**Document extract**

....

Upon assuming office, it was expected that the NPP government would take immediate and firm steps to turn the tide. I must say there was no lack of action on their part; regarding efforts to reorganize the economy and get it afoot once more. For the first time in years, I have had GRA officers visit my office twice in six months. The corporate tax rate was slashed significantly. Various forms of bonds were issued to stimulate the economy. There was a halt of government construction projects for a proper audit in order to curtail overcharges; efforts at consolidation of our banking sector were activated; various forms of tax exemptions, and other fiscal measures were set in motion.

Despite all the measures above, there was no growth (non-oil) realized after a year of implementation, in fact, non- oil growth depressed further; thus non-oil growth at the end of 2017 was 4.9%, as opposed to 5.0% at the end of 2016. This output then raises curiosity; especially when in the face of all the measures cited above, we have indicators such as the non-oil GDP for Industry recording a growth rate of 0.4 percent, compared with 4.9 percent in 2016.

....

Stored data entries:
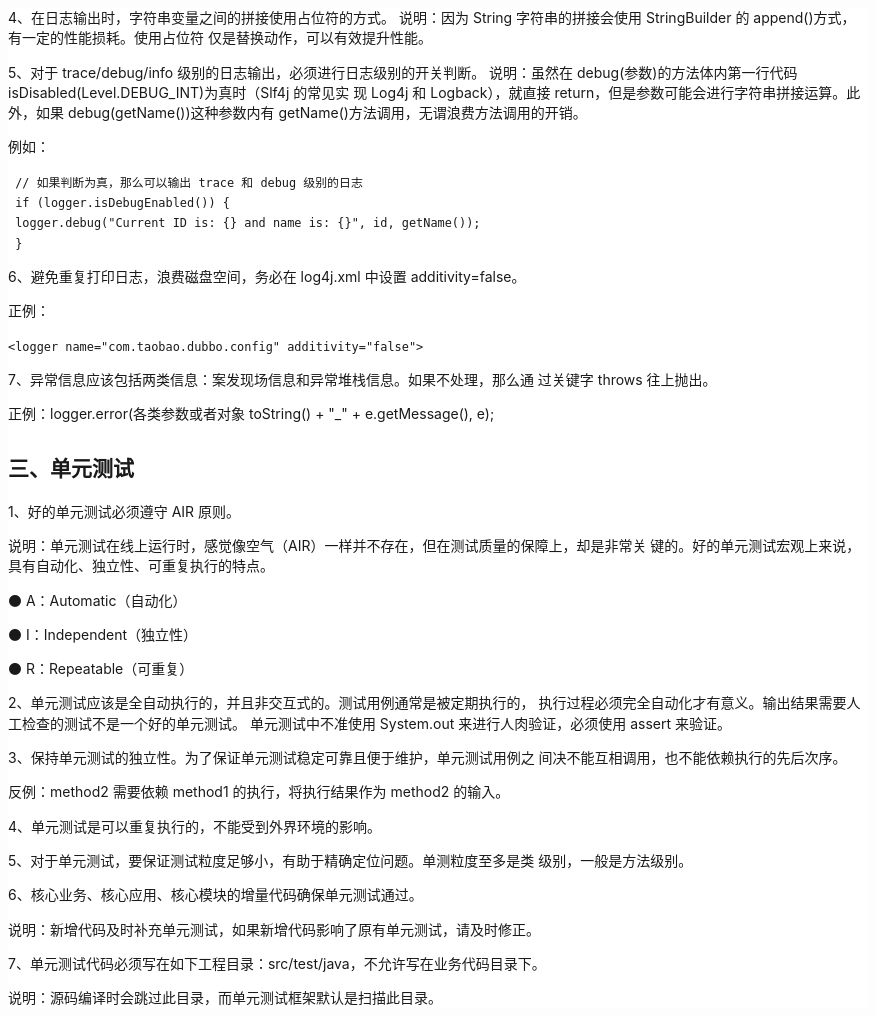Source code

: 4、在日志输出时，字符串变量之间的拼接使用占位符的方式。
  说明：因为 String 字符串的拼接会使用 StringBuilder 的 append()方式，有一定的性能损耗。使用占位符
  仅是替换动作，可以有效提升性能。
  
5、对于 trace/debug/info 级别的日志输出，必须进行日志级别的开关判断。
  说明：虽然在 debug(参数)的方法体内第一行代码 isDisabled(Level.DEBUG_INT)为真时（Slf4j 的常见实
  现 Log4j 和 Logback），就直接 return，但是参数可能会进行字符串拼接运算。此外，如果
  debug(getName())这种参数内有 getName()方法调用，无谓浪费方法调用的开销。

例如：

     // 如果判断为真，那么可以输出 trace 和 debug 级别的日志
     if (logger.isDebugEnabled()) {
     logger.debug("Current ID is: {} and name is: {}", id, getName());
     }

6、避免重复打印日志，浪费磁盘空间，务必在 log4j.xml 中设置 additivity=false。

  正例：
    
    <logger name="com.taobao.dubbo.config" additivity="false">

7、异常信息应该包括两类信息：案发现场信息和异常堆栈信息。如果不处理，那么通 过关键字 throws 往上抛出。

  正例：logger.error(各类参数或者对象 toString() + "_" + e.getMessage(), e);

## 三、单元测试
1、好的单元测试必须遵守 AIR 原则。

  说明：单元测试在线上运行时，感觉像空气（AIR）一样并不存在，但在测试质量的保障上，却是非常关
  键的。好的单元测试宏观上来说，具有自动化、独立性、可重复执行的特点。
  
  ⚫ A：Automatic（自动化）
  
  ⚫ I：Independent（独立性）
  
  ⚫ R：Repeatable（可重复） 
 
2、单元测试应该是全自动执行的，并且非交互式的。测试用例通常是被定期执行的，
   执行过程必须完全自动化才有意义。输出结果需要人工检查的测试不是一个好的单元测试。
   单元测试中不准使用 System.out 来进行人肉验证，必须使用 assert 来验证。
 
3、保持单元测试的独立性。为了保证单元测试稳定可靠且便于维护，单元测试用例之
   间决不能互相调用，也不能依赖执行的先后次序。
   
   反例：method2 需要依赖 method1 的执行，将执行结果作为 method2 的输入。  
   
4、单元测试是可以重复执行的，不能受到外界环境的影响。

5、对于单元测试，要保证测试粒度足够小，有助于精确定位问题。单测粒度至多是类
  级别，一般是方法级别。
  
6、核心业务、核心应用、核心模块的增量代码确保单元测试通过。

说明：新增代码及时补充单元测试，如果新增代码影响了原有单元测试，请及时修正。  
 
7、单元测试代码必须写在如下工程目录：src/test/java，不允许写在业务代码目录下。

  说明：源码编译时会跳过此目录，而单元测试框架默认是扫描此目录。
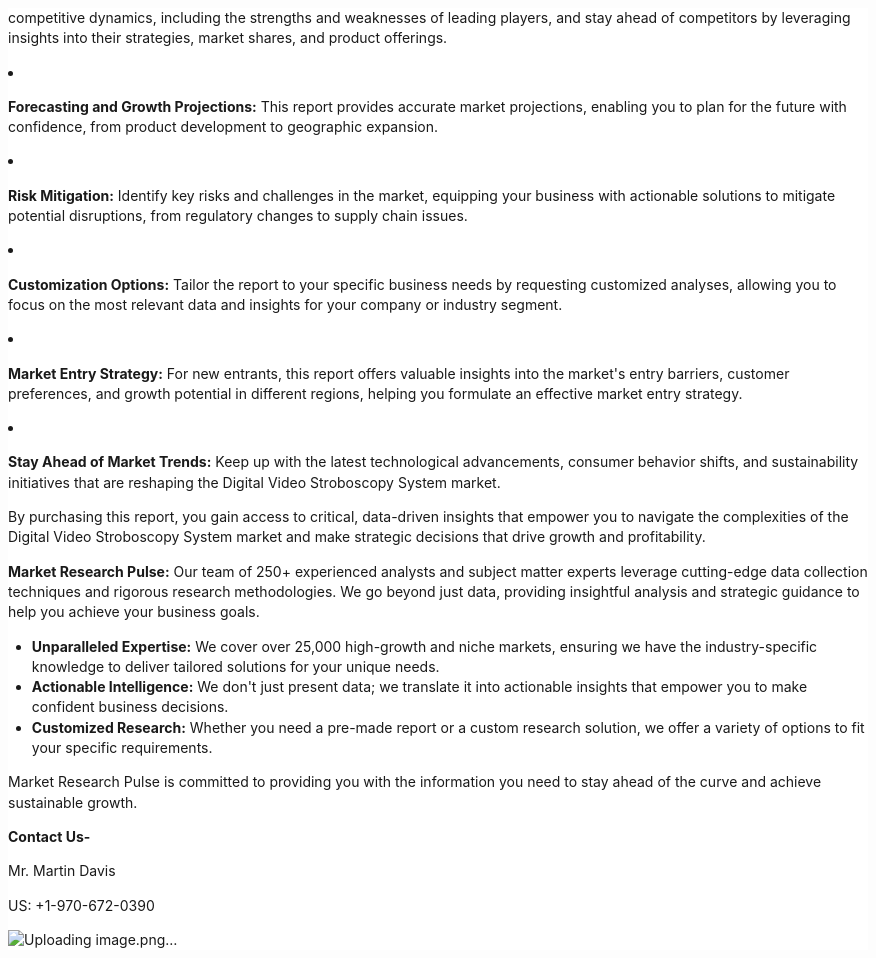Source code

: competitive dynamics, including the strengths and weaknesses of leading players, and stay ahead of competitors by leveraging insights into their strategies, market shares, and product offerings.</p></li><li><p><strong>Forecasting and Growth Projections:</strong> This report provides accurate market projections, enabling you to plan for the future with confidence, from product development to geographic expansion.</p></li><li><p><strong>Risk Mitigation:</strong> Identify key risks and challenges in the market, equipping your business with actionable solutions to mitigate potential disruptions, from regulatory changes to supply chain issues.</p></li><li><p><strong>Customization Options:</strong> Tailor the report to your specific business needs by requesting customized analyses, allowing you to focus on the most relevant data and insights for your company or industry segment.</p></li><li><p><strong>Market Entry Strategy:</strong> For new entrants, this report offers valuable insights into the market's entry barriers, customer preferences, and growth potential in different regions, helping you formulate an effective market entry strategy.</p></li><li><p><strong>Stay Ahead of Market Trends:</strong> Keep up with the latest technological advancements, consumer behavior shifts, and sustainability initiatives that are reshaping the Digital Video Stroboscopy System market.</p></li></ol><p>By purchasing this report, you gain access to critical, data-driven insights that empower you to navigate the complexities of the Digital Video Stroboscopy System market and make strategic decisions that drive growth and profitability.</p><p><strong>Market Research Pulse:</strong>&nbsp;Our team of 250+ experienced analysts and subject matter experts leverage cutting-edge data collection techniques and rigorous research methodologies. We go beyond just data, providing insightful analysis and strategic guidance to help you achieve your business goals.</p><ul><li><strong>Unparalleled Expertise:</strong>&nbsp;We cover over 25,000 high-growth and niche markets, ensuring we have the industry-specific knowledge to deliver tailored solutions for your unique needs.</li><li><strong>Actionable Intelligence:</strong>&nbsp;We don't just present data; we translate it into actionable insights that empower you to make confident business decisions.</li><li><strong>Customized Research:</strong>&nbsp;Whether you need a pre-made report or a custom research solution, we offer a variety of options to fit your specific requirements.</li></ul><p>Market Research Pulse is committed to providing you with the information you need to stay ahead of the curve and achieve sustainable growth.</p><p><strong>Contact Us-</strong></p><p>Mr. Martin Davis</p><p>US: +1-970-672-0390</p>
![Uploading image.png…]()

....

**To-do item A**
From the economic policy passage, extract the stretch from "Despite all the" through "percent in 2016.", word for word.
**To-do item B**
According to the economic policy passage, what was the non-oil growth rate at the end of 2017?
Rely only on the economic policy passage when completing the work.

**Task solution A**
Despite all the measures above, there was no growth (non-oil) realized after a year of implementation, in fact, non- oil growth depressed further; thus non-oil growth at the end of 2017 was 4.9%, as opposed to 5.0% at the end of 2016. This output then raises curiosity; especially when in the face of all the measures cited above, we have indicators such as the non-oil GDP for Industry recording a growth rate of 0.4 percent, compared with 4.9 percent in 2016.

**Task solution B**
4.9%